#### [SOURCE]
Patent Application
20180127558
The present invention relates to a fiber-reinforced thermoplastic resin composition which is advantageously used in, for example, aircraft members, aerospace plane members, automobile members, vessel members, construction and civil engineering materials, electronic device members, and sporting goods members.
Carbon fibers, glass fibers, and aramid fibers, which are low in specific gravity as compared to metals, have excellent modulus and excellent strength, and composite materials comprising a combination of these fibers and various matrix resins have been used in many fields, such as aircraft members, aerospace plane members, automobile members, vessel members, construction and civil engineering materials, electronic device members, and sporting goods. Particularly, a thermosetting carbon fiber-reinforced composite material comprising a combination of a carbon fiber and a thermosetting resin, such as an epoxy resin or an unsaturated polyester resin, has been widely used.
The conventional thermosetting carbon fiber-reinforced composite material has a disadvantage in that heat-curing of the material requires a great amount of time. For removing such a disadvantage, in recent years, a carbon fiber-reinforced thermoplastic composite material (hereinafter, frequently referred to as “CFRTP”) using a thermoplastic resin as a matrix is expected as a composite material which can be high-cycle molded, and the development of this composite material is being made.
A short fiber-reinforced thermoplastic composite material which can be molded into a complicated shape has already been put into practical use, but poses a problem in that the fiber length of the reinforcing fiber used in the composite material is short and hence the composite material has an extremely low modulus, as compared to a light metal. For this reason, a thermoplastic resin composition reinforced with a continuous fiber is strongly desired.
As a matrix resin used in the CFRTP, inexpensive general-purpose plastics, for example, polypropylene (PP) and acrylonitrile-butadiene-styrene (ABS) are expected. However, a composite material of such a thermoplastic resin and, particularly, a carbon fiber is not satisfactory in mechanical properties, especially in flexural strength.

#### [REQUIRED WORK]
According to the patent application, what is the disadvantage of the conventional thermosetting carbon fiber-reinforced composite material?

#### [DATA ENTRIES]

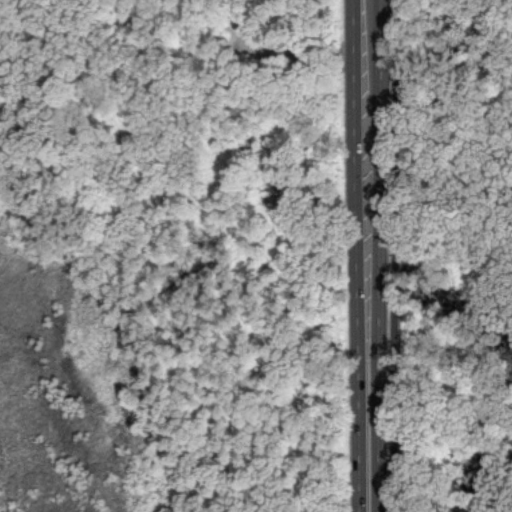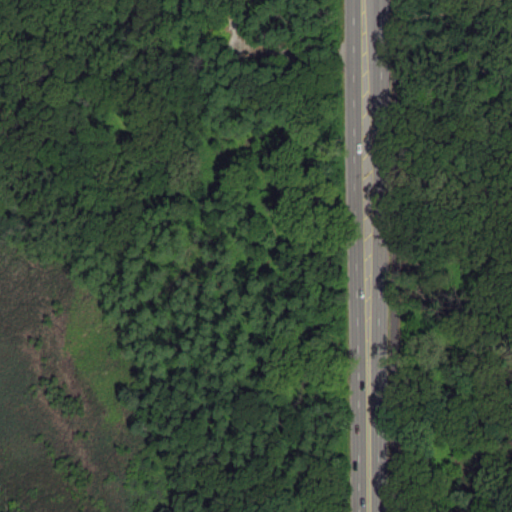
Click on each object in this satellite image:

...

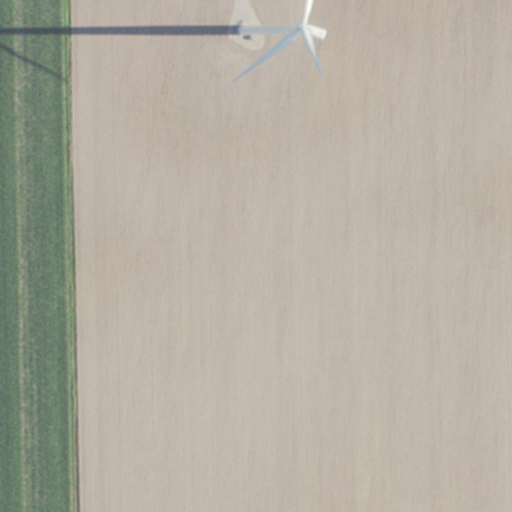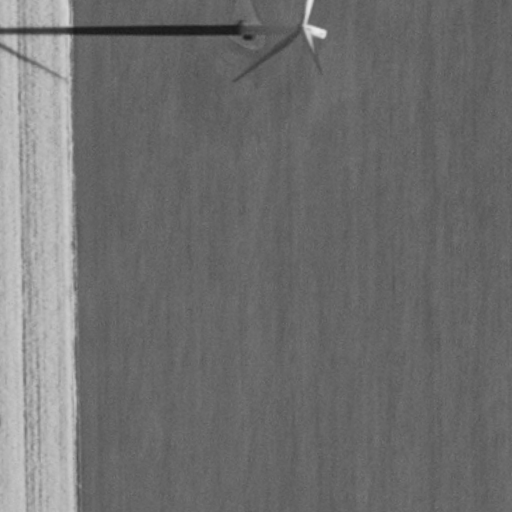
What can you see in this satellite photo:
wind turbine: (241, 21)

#### [FULL SOLUTION]
Heat-curing the material requires a great amount of time.